Here we’re going to look at 24 captivating facts about coconuts.

The name coconut is actually a combination of nut, and the Portuguese word coco, after the face-like image the shell has with the 3 holes.

Coconut grenades were a weapon used in World War 2 by the Japanese in which a coconut was filled with items most importantly a grenade, and then thrown at the enemy.

In April 2007 the largest coconut ensemble was held with 5,877 people in London. They played it to the Monty Python hit “Always Look on the Bright Side of Life“.

In 2011, Ho Eng Hui managed to pierce 4 coconuts in 12.15 seconds in Milan to set a world record.

People have actually used coconut fibers over the centuries to construct robust armor. This includes the natives of the Kiribati islands, who used woven coconut string to build their suits.

Coconuts, in different forms, are anti-viral, anti-fungal, anti-bacterial and anti-parasite.

On average, three and a half cups of coconut equates to 1 tbsp (25 grams) of Fiber. This is the recommended daily amount of fiber an adult should have.

The slogan for Mounds, a U.S. coconut chocolate bar, was created during a contest of which the winner won a staggering $10.

The coconut palm is actually the national tree of The Maldives

In 2016 there were over 59 million tons of coconuts produced worldwide.

Falling coconuts cause death, although only a small amount. 2.5% of injuries in Papua New Guinea Provincial Hospital were reported as caused by falling coconuts. A very small number of those killed the patient.

Coconut water on average contains 94% water with around 46 calories a cup.

A coconut tree can have up to 180 coconuts harvested during a single harvest.

The coconut tree is botanically named Cocus Nucifera and they can grow up to 82 feet (25 meters) high.

In 2013 police in the Maldives took possession of a coconut due to a belief that it had been cursed with black magic.

Just like mangoes, cashews and cherries, the coconut is actually a drupe and not a nut. The drupe is an item that has a fleshy outer around a pit.

During World War 2, coconut water was said to be used to treat dehydration due to short medical supplies.

The largest producers of coconuts are Indonesia, Philippines and India.
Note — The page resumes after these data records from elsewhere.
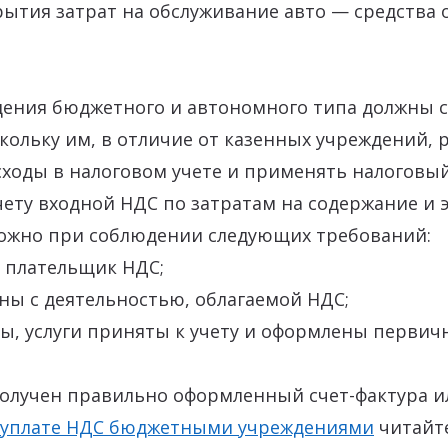
ытия затрат на обслуживание авто — средства 
дения бюджетного и автономного типа должны 
кольку им, в отличие от казенных учреждений,
ходы в налоговом учете и применять налоговы
ету входной НДС по затратам на содержание и 
ожно при соблюдении следующих требований:
 плательщик НДС;
ны с деятельностью, облагаемой НДС;
ы, услуги приняты к учету и оформлены первич
получен правильно оформленный счет-фактура и
уплате НДС бюджетными учреждениями
читайт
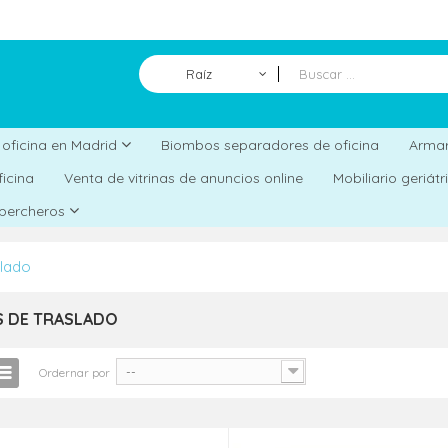
Raíz
Biombos separadores de oficina
a oficina en Madrid
Armar
ficina
Venta de vitrinas de anuncios online
Mobiliario geriát
 percheros
slado
 DE TRASLADO
--
Ordernar por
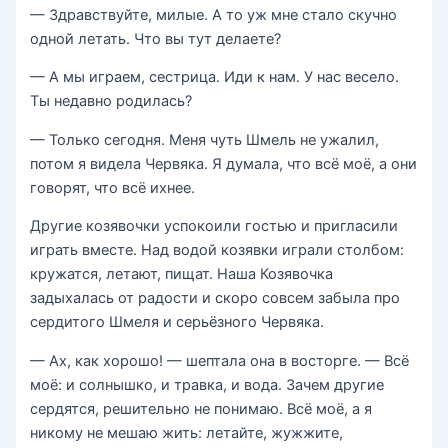
— Здравствуйте, милые. А то уж мне стало скучно
одной летать. Что вы тут делаете?
— А мы играем, сестрица. Иди к нам. У нас весело.
Ты недавно родилась?
— Только сегодня. Меня чуть Шмель не ужалил,
потом я видела Червяка. Я думала, что всё моё, а они
говорят, что всё ихнее.
Другие козявочки успокоили гостью и пригласили
играть вместе. Над водой козявки играли столбом:
кружатся, летают, пищат. Наша Козявочка
задыхалась от радости и скоро совсем забыла про
сердитого Шмеля и серьёзного Червяка.
— Ах, как хорошо! — шептала она в восторге. — Всё
моё: и солнышко, и травка, и вода. Зачем другие
сердятся, решительно не понимаю. Всё моё, а я
никому не мешаю жить: летайте, жужжите,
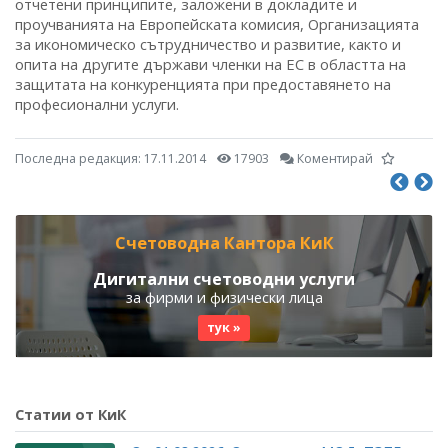
отчетени принципите, заложени в докладите и
проучванията на Европейската комисия, Организацията
за икономическо сътрудничество и развитие, както и
опита на другите държави членки на ЕС в областта на
защитата на конкуренцията при предоставянето на
професионални услуги.
Последна редакция:
17.11.2014
17903
Коментирай
Счетоводна Кантора КиК
Дигитални счетоводни услуги
за фирми и физически лица
тук »
Статии от КиК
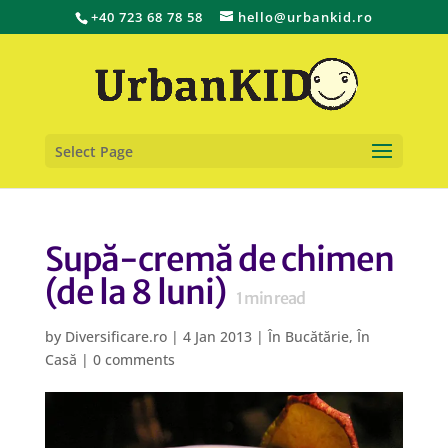
+40 723 68 78 58
hello@urbankid.ro
Select Page
Supă-cremă de chimen
(de la 8 luni)
1
min read
by
Diversificare.ro
|
4 Jan 2013
|
În Bucătărie
,
În
Casă
|
0 comments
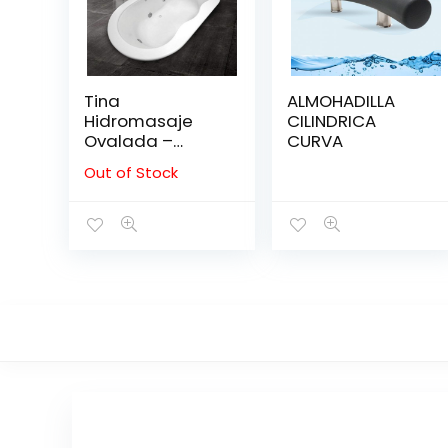
Tina
ALMOHADILLA
Hidromasaje
CILINDRICA
Ovalada –
CURVA
ÁRABE 1.85*1.08
Out of Stock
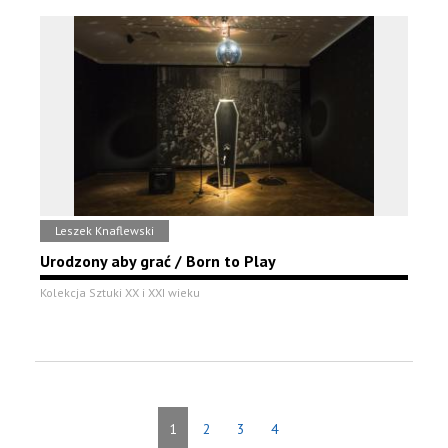
Leszek Knaflewski
Urodzony aby grać / Born to Play
Kolekcja Sztuki XX i XXI wieku
1
2
3
4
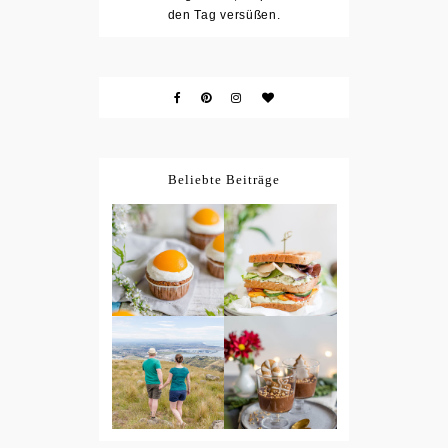
den Tag versüßen.
Beliebte Beiträge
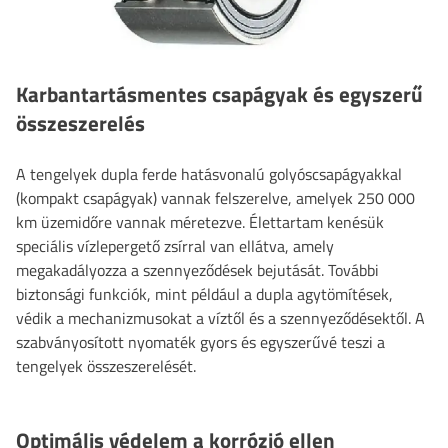
Karbantartásmentes csapágyak és egyszerű
összeszerelés
A tengelyek dupla ferde hatásvonalú golyóscsapágyakkal
(kompakt csapágyak) vannak felszerelve, amelyek 250 000
km üzemidőre vannak méretezve. Élettartam kenésük
speciális vízlepergető zsírral van ellátva, amely
megakadályozza a szennyeződések bejutását. További
biztonsági funkciók, mint például a dupla agytömítések,
védik a mechanizmusokat a víztől és a szennyeződésektől. A
szabványosított nyomaték gyors és egyszerűvé teszi a
tengelyek összeszerelését.
Optimális védelem a korrózió ellen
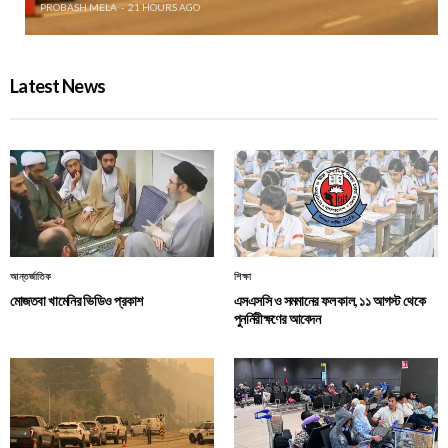
PROBASH MELA
21 HOURS AGO
Latest News
আন্তর্জাতিক
শিক্ষা
মোজতবা খামেনির ভিডিও প্রকাশ
এসএসসি ও সমমানের ফল কাল, ১১ আগস্ট থেকে
পুনর্নিরীক্ষণের আবেদন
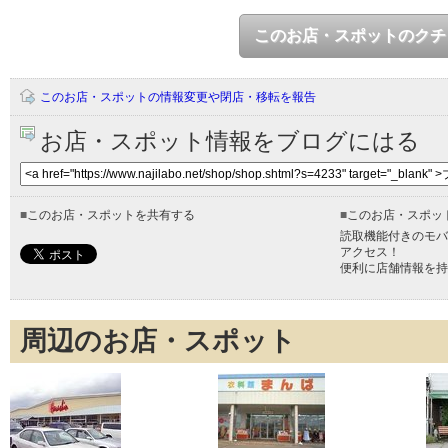
このお店・スポットのクチ
このお店・スポットの情報変更や閉店・移転を報告
お店・スポット情報をブログにはる
■
このお店・スポットを共有する
■
このお店・スポッ
読取機能付きのモバ
アクセス！
便利に店舗情報を持
周辺のお店・スポット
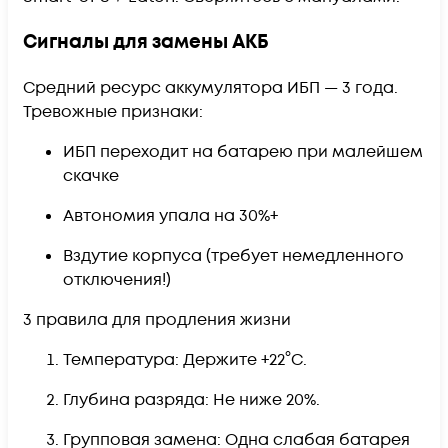
Сигналы для замены АКБ
Средний ресурс аккумулятора ИБП — 3 года.
Тревожные признаки:
ИБП переходит на батарею при малейшем
скачке
Автономия упала на 30%+
Вздутие корпуса (требует немедленного
отключения!)
3 правила для продления жизни
Температура: Держите +22°C.
Глубина разряда: Не ниже 20%.
Групповая замена: Одна слабая батарея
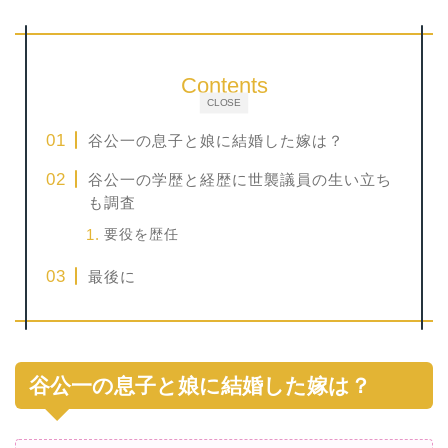
Contents
CLOSE
谷公一の息子と娘に結婚した嫁は？
谷公一の学歴と経歴に世襲議員の生い立ち
も調査
要役を歴任
最後に
谷公一の息子と娘に結婚した嫁は？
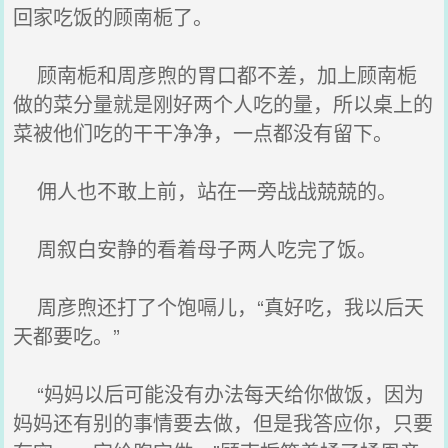
回家吃饭的顾南栀了。
顾南栀和周彦煦的胃口都不差，加上顾南栀
做的菜分量就是刚好两个人吃的量，所以桌上的
菜被他们吃的干干净净，一点都没有留下。
佣人也不敢上前，站在一旁战战兢兢的。
周叙白安静的看着母子两人吃完了饭。
周彦煦还打了个饱嗝儿，“真好吃，我以后天
天都要吃。”
“妈妈以后可能没有办法每天给你做饭，因为
妈妈还有别的事情要去做，但是我答应你，只要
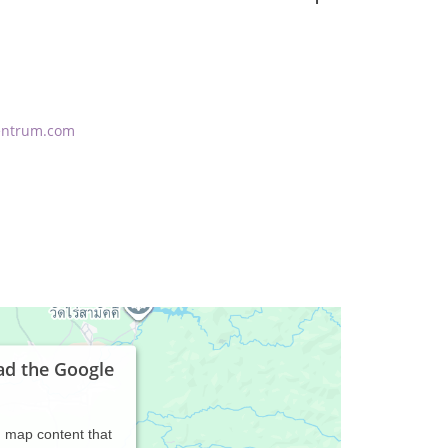
zentrum.com
ad the Google
d map content that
In a U.K. poll, Bounty a chocolate & coconut bar – seemingly disliked by many – was actually voted as one of Britain’s top 3 favorite candy bars.

The coconut bra, famous for being a feature of the Hawaiian hula girl, is actually not native to Hawaii. The garment is a western idea that is not an authentic Hawaiian item.

The husk of a coconut can actually be burnt to act as a natural mosquito repellent, a process used in many countries around the world.

The fairground pastime of coconut shy, a game consisting of stacked coconuts and balls to knock them down, has photographic evidence of it being played as early as 1890.

Researchers are investigating whether coconut husks can be used as a low cost solution to building material in the Philippines.

Coconut oil has swept the beauty world with so many celebrities and iconic figures swearing by it including Eva Mendes and Priyanka Chopra.

So there we have it, 24 facts about the coconut, from the world’s largest producers to the medicinal wonders of this fantastic fruit.

It seems most people could benefit from a little more coconut in their life, and if you need a speedy boost or a cure for your hangover, the coconut could be the answer.